The public will recognize the problem, he said, even though the Democrats’ failure will not be highlighted by reporters and editorialists in the established media.

“I suspect they will move off of it quickly,” he said. “Wouldn’t want it to impact the election, you know?”

The federal debt is larger than the nation’s annual GDP of $15 trillion, and is growing by more than $1 trillion per year. The federal government has also promised retirement and health-care benefits to Americans that will require borrowing another $100 trillion over the next 75 years.

Without a formal budget process, the 2013 budget will be prepared in a closed-door, end-of-year conference meeting of Senate and House leaders.

The Democrats’ decision was revealed in a series of surprise announcements by Sen. Kent Conrad, the chairman of the Democratic-controlled budget committee.

In several statements Tuesday afternoon, Conrad announced that he would not try to pass a budget, that he would introduce his own draft budget for the committee to consider, and finally, that he would not schedule any votes on his draft budget.

Conrad, who is not running for reelection, shrugged off the GOP criticism.

“I’m not interested in furthering the political divide… I am focused on getting a positive result for the American people,” he said Tuesday. “I believe the best way to do that is to start in the middle with a plan that already has strong bipartisan support both in Congress and across the nation.”

“We truly were surprised at what happened today,” said Sessions, who had expected Conrad to fulfill his earlier promise to have the budget committee debate and then pass a budget for debate by the full Senate.
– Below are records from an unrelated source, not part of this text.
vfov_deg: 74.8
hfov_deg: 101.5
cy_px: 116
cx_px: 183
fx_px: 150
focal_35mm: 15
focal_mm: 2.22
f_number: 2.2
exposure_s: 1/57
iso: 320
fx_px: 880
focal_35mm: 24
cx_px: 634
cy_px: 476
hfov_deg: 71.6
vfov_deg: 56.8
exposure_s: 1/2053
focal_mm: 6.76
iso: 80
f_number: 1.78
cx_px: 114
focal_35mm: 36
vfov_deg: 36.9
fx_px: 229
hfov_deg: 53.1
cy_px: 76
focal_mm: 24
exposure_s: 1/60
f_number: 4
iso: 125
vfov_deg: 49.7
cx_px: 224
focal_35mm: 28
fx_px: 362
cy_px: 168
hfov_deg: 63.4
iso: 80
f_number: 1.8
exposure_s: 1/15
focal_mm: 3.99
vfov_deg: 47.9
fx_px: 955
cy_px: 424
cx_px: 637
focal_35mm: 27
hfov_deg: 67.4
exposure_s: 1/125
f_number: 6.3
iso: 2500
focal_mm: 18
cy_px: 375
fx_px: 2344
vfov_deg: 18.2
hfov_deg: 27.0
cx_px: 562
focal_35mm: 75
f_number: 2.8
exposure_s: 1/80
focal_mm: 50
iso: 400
Sessions was reluctant to blame Conrad for the failure.

“He showed some gumption in going forward to lay out a [budget] plan, but it is very clear that some members of the committee, the entire Democratic conference and their leaders, did not want to have to cast votes.”
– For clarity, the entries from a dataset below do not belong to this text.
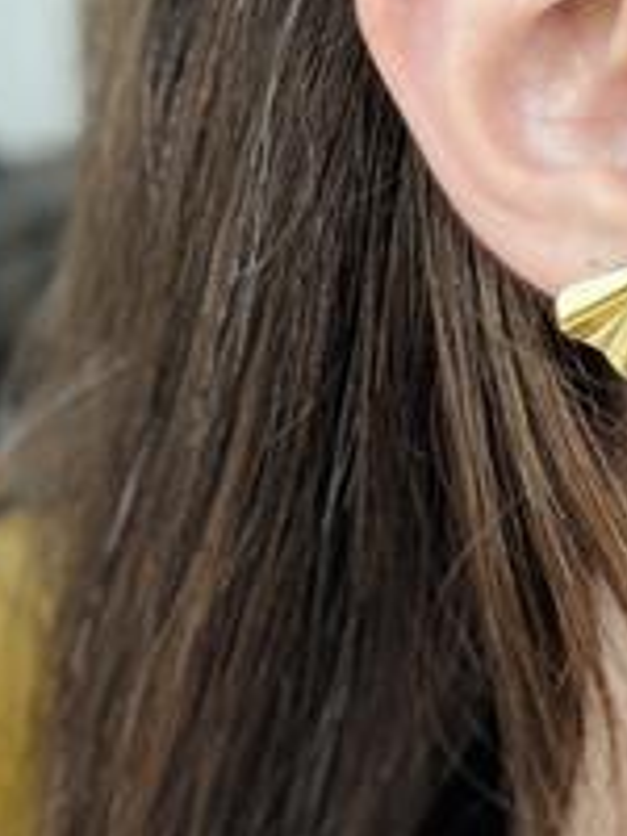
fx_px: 3091
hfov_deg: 11.3
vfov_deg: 15.3
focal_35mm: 128
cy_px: 228
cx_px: 777
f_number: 1.78
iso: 100
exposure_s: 1/121
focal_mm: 6.76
For example, Conrad’s personal budget-plan calls for $700 billion in extra taxes over a decade above the $2.6 trillion tax-boost in Obama’s spending plan, said Sessions. But Democrats don’t want to debate that plan, he said, because “even if they favor more taxes, they don’t want to be caught voting for it.”

Sessions heavily criticized the Democrats’ leader, Sen. Harry Reid, who is struggling to protect his narrow majority from defeat in the November elections.

“Throughout the last couple of years it has been very clear that Sen. Reid has … wanted to avoid taking tough votes whenever possible,” Sessions said.

However, Sessions said, the Democrats’ reluctance to vote will show the voters what’s wrong with Washington.

“I think it will help the voters [realize] the Senate Democrats haven’t had a budget in over 1,000 days,” he said. “It will help clarify issues… as we head into the fall.”